─── Supplied material ───

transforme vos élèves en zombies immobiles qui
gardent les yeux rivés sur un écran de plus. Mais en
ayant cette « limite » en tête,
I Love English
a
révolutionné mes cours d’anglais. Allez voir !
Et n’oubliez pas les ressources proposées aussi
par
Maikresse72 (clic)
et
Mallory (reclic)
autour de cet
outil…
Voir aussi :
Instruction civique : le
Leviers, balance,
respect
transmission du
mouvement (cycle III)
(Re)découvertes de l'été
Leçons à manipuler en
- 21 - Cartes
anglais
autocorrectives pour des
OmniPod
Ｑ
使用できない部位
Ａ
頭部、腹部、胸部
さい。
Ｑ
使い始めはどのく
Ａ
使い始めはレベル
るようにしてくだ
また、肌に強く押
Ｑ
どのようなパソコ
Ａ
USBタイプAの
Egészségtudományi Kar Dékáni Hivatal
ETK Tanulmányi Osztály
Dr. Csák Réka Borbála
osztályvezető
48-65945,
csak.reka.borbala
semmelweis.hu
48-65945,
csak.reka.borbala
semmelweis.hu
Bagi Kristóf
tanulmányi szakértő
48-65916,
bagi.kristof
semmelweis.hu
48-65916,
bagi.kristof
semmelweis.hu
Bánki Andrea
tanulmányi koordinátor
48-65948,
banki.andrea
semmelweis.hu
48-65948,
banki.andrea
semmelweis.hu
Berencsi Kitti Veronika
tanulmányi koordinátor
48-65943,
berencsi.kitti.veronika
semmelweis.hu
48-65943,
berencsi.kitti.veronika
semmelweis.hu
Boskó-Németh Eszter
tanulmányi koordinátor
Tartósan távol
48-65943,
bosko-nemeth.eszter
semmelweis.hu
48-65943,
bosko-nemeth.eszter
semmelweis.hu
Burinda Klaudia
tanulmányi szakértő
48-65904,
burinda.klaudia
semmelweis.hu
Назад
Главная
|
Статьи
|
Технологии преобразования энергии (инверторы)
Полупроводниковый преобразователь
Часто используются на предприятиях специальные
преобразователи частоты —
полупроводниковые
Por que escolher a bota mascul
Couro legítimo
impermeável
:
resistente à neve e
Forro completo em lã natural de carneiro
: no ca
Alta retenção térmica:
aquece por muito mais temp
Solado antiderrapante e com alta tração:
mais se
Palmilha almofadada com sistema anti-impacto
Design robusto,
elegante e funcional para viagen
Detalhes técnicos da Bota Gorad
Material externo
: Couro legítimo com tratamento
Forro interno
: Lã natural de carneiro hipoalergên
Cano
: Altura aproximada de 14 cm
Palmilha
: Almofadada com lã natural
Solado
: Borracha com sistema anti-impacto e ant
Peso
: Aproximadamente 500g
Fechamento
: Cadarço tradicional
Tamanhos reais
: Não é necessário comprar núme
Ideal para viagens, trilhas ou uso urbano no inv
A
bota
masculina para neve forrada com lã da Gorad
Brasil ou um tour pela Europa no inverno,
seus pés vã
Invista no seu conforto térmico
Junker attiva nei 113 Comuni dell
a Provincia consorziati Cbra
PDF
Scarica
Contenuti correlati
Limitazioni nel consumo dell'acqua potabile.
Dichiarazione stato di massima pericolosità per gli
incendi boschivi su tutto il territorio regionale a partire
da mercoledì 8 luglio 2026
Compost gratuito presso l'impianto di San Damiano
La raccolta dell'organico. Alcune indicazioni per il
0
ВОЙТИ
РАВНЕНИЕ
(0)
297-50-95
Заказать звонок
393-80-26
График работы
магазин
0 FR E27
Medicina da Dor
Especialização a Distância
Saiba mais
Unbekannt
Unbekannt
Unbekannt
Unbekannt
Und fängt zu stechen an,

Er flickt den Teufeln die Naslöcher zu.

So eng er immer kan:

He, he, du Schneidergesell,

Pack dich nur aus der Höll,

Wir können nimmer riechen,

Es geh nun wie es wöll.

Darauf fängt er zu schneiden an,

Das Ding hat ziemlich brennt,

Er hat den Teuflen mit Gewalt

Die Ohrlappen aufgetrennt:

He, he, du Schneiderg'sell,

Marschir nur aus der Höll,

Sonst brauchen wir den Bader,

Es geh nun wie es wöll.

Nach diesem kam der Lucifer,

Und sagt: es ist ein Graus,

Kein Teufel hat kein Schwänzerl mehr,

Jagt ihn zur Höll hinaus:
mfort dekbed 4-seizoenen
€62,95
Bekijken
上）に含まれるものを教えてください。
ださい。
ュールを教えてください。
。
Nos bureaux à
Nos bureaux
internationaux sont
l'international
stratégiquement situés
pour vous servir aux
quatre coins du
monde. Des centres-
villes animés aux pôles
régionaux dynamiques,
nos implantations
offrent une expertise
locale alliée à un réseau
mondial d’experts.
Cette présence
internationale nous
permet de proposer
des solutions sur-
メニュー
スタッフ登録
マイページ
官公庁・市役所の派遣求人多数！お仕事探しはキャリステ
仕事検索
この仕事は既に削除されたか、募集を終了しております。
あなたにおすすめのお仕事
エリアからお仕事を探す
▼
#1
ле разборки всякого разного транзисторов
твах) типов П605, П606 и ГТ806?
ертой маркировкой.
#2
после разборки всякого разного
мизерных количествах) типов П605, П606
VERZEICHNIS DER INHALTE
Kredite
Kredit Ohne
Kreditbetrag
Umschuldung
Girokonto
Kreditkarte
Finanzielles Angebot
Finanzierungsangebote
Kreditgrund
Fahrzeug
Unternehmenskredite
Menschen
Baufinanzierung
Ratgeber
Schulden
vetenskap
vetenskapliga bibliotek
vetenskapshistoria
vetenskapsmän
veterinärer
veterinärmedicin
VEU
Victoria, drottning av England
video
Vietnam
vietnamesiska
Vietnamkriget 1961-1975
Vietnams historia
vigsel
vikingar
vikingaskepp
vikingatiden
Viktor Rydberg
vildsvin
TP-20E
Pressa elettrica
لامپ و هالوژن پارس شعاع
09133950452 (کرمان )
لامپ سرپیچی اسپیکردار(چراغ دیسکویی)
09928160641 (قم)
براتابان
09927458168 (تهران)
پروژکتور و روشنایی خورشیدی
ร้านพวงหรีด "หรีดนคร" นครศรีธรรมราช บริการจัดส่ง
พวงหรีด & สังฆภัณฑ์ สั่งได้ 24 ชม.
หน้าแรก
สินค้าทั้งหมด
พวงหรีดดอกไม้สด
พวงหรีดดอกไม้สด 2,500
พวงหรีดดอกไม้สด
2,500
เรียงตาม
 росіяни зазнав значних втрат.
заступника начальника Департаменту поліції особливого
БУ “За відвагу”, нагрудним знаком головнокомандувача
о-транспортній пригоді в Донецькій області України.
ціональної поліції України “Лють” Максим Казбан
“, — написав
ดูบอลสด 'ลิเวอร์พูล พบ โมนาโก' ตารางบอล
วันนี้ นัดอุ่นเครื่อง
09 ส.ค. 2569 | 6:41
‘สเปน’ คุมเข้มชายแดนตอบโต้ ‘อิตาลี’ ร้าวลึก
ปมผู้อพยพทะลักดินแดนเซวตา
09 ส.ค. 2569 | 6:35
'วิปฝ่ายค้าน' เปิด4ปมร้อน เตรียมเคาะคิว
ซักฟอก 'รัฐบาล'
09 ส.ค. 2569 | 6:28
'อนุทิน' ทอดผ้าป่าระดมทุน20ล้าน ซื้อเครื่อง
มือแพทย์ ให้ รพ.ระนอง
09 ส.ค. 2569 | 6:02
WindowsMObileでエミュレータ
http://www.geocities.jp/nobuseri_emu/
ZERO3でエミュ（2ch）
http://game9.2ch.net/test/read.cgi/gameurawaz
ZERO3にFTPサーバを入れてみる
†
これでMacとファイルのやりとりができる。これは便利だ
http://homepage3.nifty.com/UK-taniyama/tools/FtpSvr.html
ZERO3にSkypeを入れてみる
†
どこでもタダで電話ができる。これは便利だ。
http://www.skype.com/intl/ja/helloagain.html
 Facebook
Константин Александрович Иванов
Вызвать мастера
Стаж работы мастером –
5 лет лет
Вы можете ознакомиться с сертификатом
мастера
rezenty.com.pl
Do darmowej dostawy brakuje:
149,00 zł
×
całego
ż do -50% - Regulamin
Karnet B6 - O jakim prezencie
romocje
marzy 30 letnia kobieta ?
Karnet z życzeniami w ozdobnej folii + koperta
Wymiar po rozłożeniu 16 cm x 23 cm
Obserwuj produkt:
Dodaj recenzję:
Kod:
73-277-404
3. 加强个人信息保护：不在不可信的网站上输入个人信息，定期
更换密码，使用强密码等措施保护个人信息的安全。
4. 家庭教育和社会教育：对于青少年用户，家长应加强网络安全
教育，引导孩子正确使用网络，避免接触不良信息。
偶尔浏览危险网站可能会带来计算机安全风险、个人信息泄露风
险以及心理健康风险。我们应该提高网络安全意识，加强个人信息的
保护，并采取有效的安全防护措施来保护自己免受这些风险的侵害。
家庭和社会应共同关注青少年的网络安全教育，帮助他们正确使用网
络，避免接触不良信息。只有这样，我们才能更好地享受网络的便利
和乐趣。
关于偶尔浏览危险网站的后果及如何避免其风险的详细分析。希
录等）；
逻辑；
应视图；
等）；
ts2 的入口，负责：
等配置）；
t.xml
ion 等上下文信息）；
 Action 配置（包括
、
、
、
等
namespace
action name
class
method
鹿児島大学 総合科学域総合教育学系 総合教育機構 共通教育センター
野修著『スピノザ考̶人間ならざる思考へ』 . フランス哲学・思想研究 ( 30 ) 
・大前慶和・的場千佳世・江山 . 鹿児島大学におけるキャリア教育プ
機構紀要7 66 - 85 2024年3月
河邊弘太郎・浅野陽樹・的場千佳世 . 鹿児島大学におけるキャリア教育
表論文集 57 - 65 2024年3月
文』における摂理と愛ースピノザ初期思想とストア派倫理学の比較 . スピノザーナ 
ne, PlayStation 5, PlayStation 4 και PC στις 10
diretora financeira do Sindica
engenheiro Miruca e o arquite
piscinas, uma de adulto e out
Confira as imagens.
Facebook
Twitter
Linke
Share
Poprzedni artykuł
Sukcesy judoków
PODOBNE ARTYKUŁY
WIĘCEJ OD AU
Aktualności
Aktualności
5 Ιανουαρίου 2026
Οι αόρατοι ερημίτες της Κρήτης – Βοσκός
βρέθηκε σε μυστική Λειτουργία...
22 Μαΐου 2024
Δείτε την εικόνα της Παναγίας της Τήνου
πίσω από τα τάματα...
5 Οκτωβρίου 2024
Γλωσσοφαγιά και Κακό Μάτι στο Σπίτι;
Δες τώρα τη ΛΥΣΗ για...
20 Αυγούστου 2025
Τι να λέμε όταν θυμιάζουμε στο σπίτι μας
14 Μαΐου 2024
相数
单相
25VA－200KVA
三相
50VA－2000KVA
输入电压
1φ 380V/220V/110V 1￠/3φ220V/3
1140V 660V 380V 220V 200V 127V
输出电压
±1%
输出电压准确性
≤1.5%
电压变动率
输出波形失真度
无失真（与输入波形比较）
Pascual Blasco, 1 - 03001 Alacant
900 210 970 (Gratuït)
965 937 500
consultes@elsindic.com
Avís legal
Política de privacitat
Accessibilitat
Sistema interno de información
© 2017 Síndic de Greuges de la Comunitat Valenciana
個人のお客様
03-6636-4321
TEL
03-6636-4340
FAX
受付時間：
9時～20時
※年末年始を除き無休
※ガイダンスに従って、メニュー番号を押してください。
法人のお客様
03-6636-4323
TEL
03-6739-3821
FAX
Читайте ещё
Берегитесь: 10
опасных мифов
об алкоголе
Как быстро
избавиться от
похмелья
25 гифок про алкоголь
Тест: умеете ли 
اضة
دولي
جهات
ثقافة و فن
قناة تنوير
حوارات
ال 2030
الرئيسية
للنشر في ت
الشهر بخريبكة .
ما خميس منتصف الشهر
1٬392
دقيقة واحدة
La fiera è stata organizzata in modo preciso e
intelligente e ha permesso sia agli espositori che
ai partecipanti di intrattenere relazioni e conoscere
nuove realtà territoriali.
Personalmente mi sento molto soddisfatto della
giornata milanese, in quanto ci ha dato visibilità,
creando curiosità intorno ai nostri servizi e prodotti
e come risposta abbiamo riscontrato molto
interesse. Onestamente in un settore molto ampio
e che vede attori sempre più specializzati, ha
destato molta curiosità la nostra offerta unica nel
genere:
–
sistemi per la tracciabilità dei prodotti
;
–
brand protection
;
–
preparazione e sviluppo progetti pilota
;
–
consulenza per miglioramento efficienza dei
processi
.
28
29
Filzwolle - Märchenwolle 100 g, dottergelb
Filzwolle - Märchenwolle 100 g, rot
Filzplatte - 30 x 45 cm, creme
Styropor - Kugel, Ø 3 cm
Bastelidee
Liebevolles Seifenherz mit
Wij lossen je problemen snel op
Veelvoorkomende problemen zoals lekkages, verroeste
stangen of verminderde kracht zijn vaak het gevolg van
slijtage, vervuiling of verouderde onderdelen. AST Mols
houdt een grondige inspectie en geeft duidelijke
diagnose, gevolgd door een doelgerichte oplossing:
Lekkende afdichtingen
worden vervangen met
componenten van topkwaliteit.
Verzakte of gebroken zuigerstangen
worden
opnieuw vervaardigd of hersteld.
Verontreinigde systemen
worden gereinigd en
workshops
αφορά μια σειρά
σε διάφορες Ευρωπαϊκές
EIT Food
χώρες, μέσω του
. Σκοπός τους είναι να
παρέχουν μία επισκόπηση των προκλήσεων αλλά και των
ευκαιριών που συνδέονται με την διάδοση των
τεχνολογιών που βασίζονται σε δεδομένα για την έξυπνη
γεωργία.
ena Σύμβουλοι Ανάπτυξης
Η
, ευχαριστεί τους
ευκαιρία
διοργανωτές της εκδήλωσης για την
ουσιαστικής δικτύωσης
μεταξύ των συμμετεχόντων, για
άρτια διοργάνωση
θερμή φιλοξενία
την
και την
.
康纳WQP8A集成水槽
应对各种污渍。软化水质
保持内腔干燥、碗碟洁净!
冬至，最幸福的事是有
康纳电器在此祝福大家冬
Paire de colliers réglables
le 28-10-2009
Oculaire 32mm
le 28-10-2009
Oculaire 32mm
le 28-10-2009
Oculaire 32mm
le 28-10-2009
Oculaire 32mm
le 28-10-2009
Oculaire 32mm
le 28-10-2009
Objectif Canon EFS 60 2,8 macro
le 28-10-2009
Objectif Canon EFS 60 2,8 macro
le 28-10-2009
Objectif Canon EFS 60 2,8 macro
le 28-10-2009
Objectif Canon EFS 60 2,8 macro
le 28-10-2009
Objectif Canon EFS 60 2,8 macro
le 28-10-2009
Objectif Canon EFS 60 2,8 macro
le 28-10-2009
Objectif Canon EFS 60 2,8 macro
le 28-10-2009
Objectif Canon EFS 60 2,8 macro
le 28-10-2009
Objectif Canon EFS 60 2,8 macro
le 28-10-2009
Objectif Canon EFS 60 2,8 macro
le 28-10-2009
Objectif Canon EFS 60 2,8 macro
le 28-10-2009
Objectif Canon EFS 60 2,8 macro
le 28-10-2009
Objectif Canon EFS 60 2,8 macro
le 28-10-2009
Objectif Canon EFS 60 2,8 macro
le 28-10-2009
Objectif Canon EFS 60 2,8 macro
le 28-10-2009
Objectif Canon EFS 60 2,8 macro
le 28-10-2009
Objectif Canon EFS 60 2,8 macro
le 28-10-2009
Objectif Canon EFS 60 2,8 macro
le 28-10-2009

───

Would you tally the lines above holding "pour" and reply with the total alone?

- Result of this task: 2